> [GOAL OF THE EXERCISE]: Every line in the entries that holds "after" should be identified and copied.
───── DATA EXTRACTS
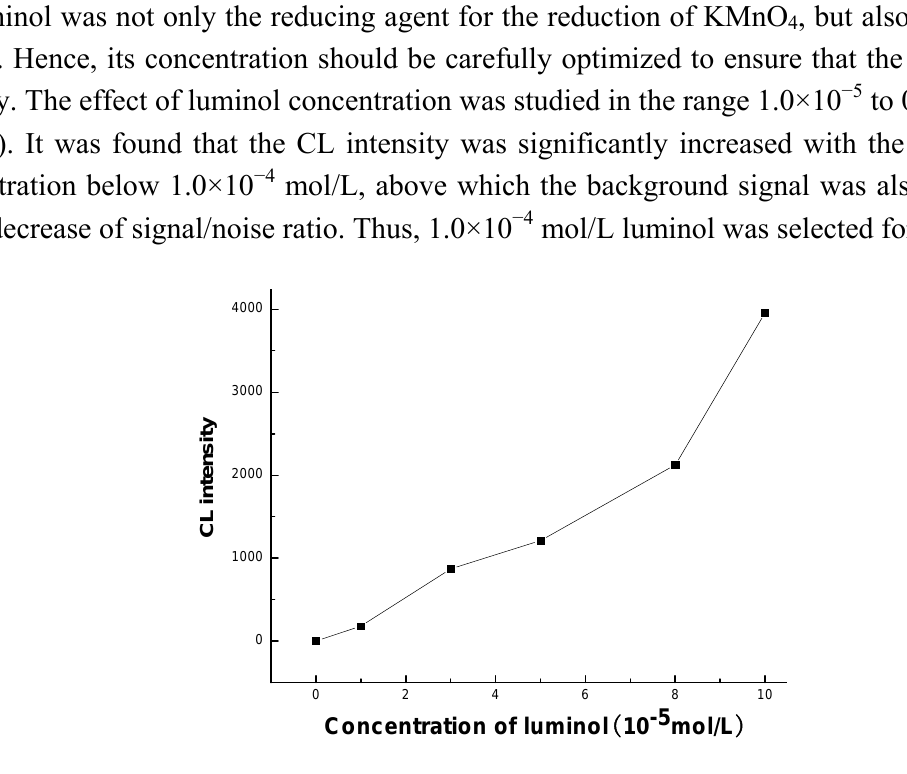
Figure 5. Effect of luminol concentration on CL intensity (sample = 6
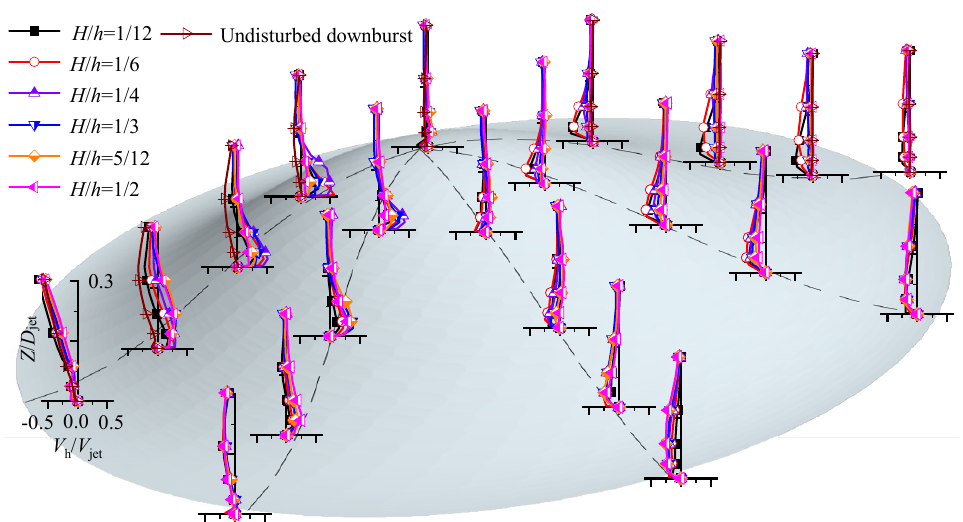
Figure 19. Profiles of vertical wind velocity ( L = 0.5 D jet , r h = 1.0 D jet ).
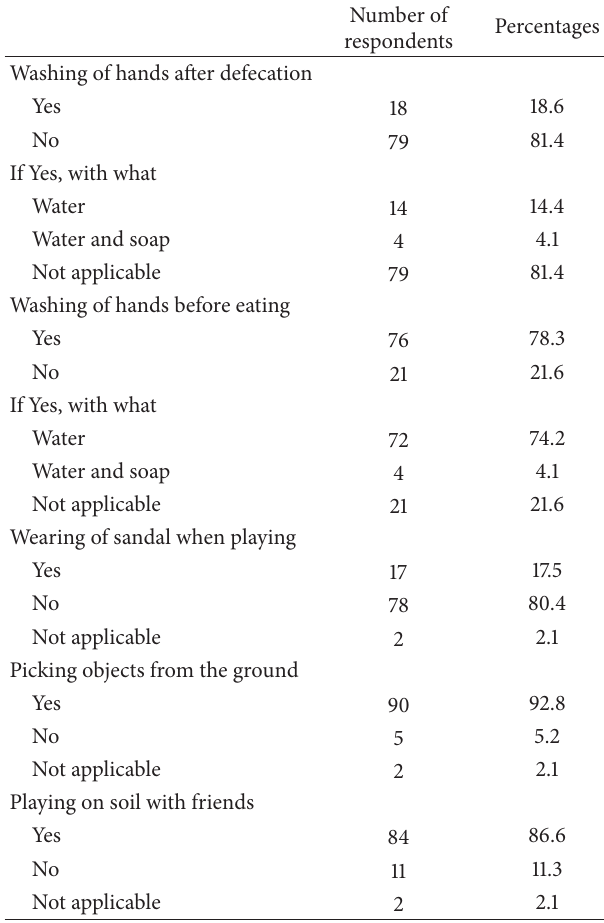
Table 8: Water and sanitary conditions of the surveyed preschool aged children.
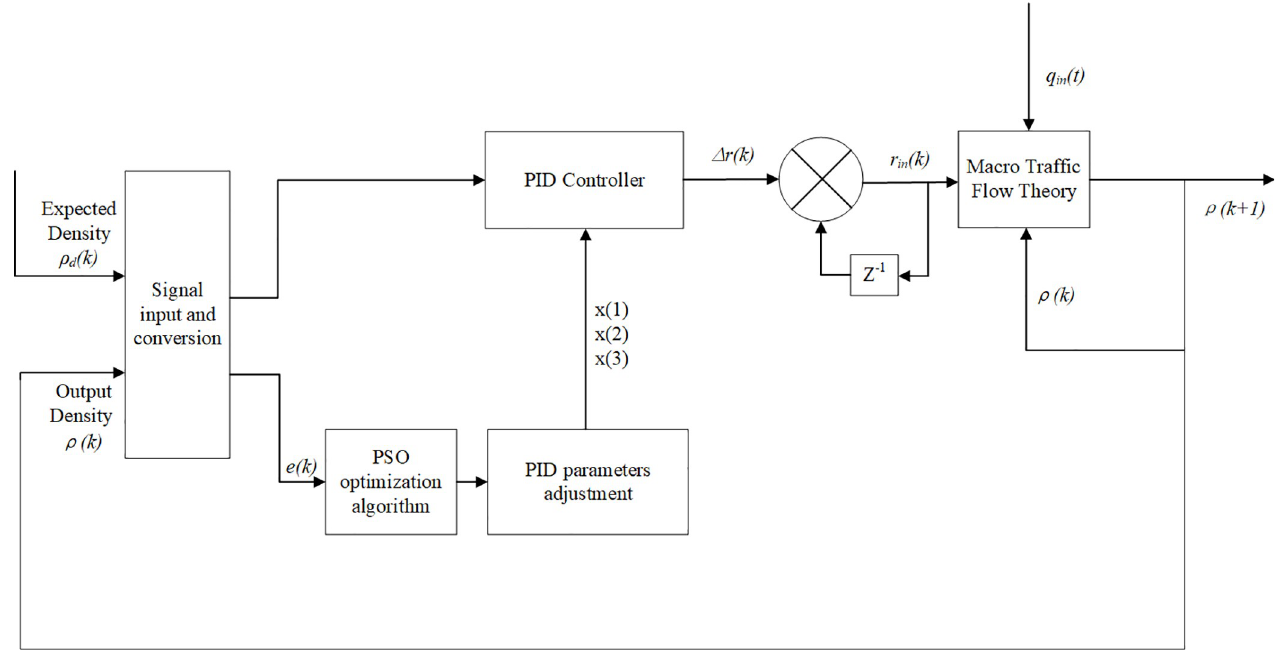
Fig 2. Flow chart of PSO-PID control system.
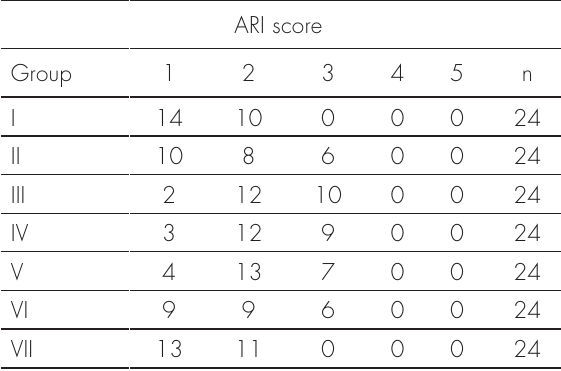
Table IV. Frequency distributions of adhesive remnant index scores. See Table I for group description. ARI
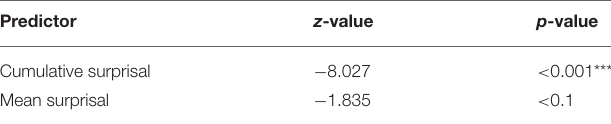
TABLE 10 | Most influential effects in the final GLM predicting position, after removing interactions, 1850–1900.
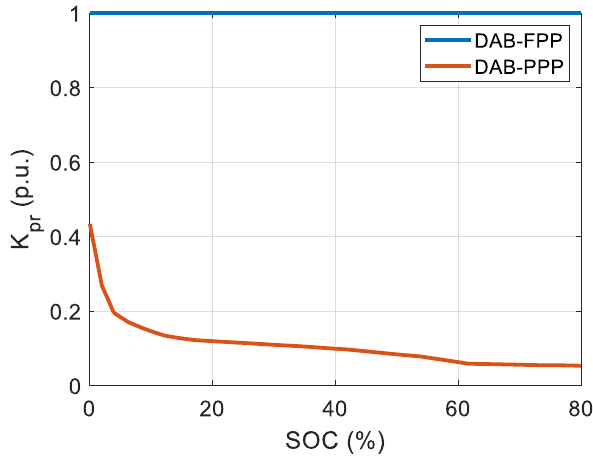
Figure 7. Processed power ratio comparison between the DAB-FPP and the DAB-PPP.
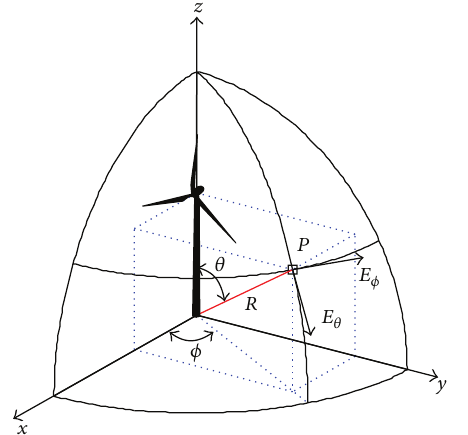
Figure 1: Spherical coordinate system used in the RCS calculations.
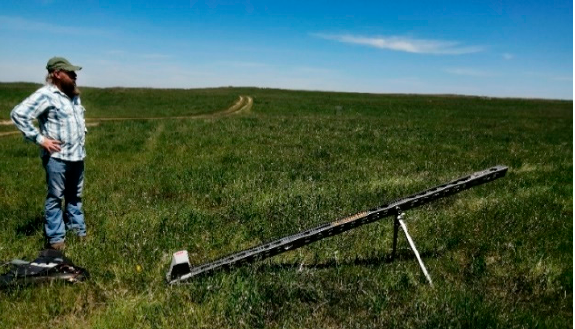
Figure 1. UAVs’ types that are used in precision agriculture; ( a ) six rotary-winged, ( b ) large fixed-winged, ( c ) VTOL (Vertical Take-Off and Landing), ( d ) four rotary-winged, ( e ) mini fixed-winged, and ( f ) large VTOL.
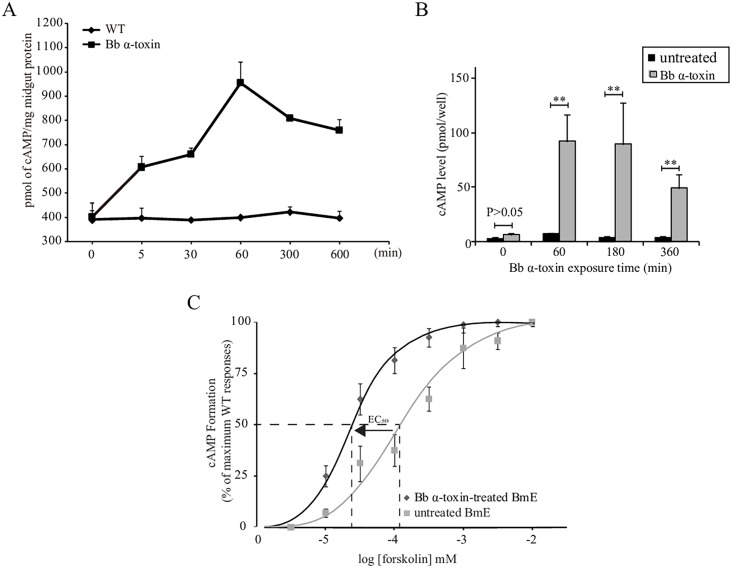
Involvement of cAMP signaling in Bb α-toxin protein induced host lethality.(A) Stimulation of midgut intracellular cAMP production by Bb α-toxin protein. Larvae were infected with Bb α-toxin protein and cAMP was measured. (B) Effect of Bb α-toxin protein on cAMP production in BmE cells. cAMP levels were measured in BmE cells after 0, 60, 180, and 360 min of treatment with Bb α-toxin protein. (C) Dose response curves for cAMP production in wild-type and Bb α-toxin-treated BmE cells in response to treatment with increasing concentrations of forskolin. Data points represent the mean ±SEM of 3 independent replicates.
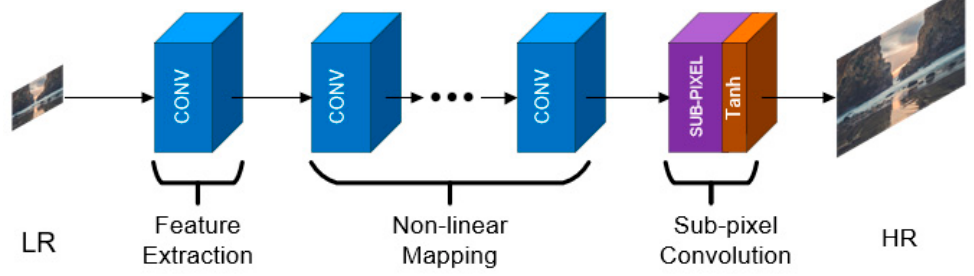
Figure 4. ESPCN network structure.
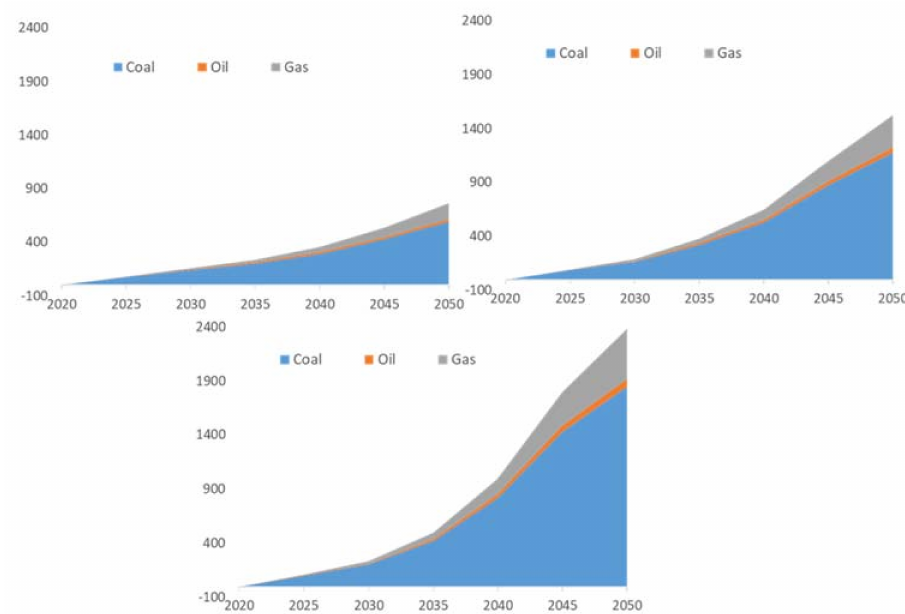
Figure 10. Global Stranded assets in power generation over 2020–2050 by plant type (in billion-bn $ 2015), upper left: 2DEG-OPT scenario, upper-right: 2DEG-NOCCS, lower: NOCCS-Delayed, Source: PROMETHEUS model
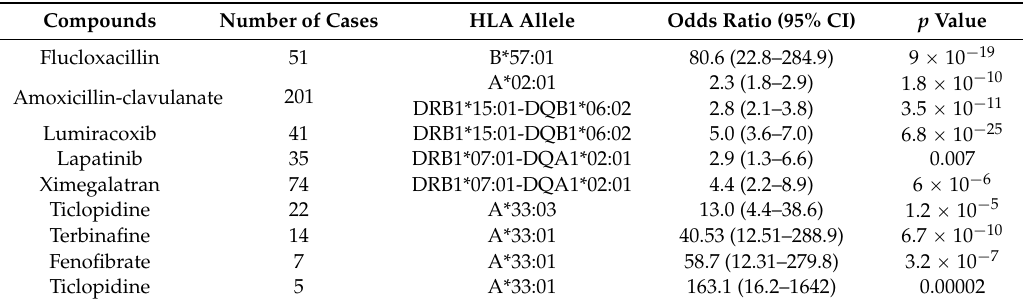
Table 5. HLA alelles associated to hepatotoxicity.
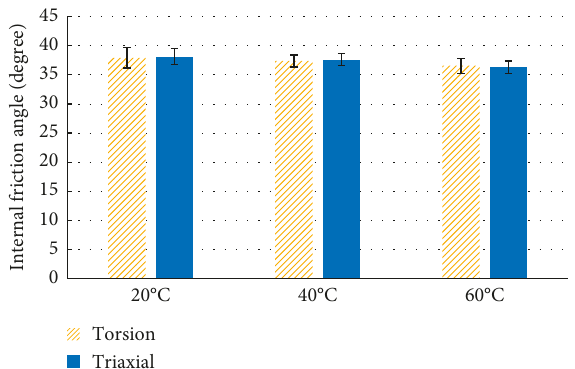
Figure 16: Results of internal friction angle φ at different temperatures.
──────────
> [OUTPUT FOR THIS EXERCISE]:
TABLE 10 | Most influential effects in the final GLM predicting position, after removing interactions, 1850–1900.
Involvement of cAMP signaling in Bb α-toxin protein induced host lethality.(A) Stimulation of midgut intracellular cAMP production by Bb α-toxin protein. Larvae were infected with Bb α-toxin protein and cAMP was measured. (B) Effect of Bb α-toxin protein on cAMP production in BmE cells. cAMP levels were measured in BmE cells after 0, 60, 180, and 360 min of treatment with Bb α-toxin protein. (C) Dose response curves for cAMP production in wild-type and Bb α-toxin-treated BmE cells in response to treatment with increasing concentrations of forskolin. Data points represent the mean ±SEM of 3 independent replicates.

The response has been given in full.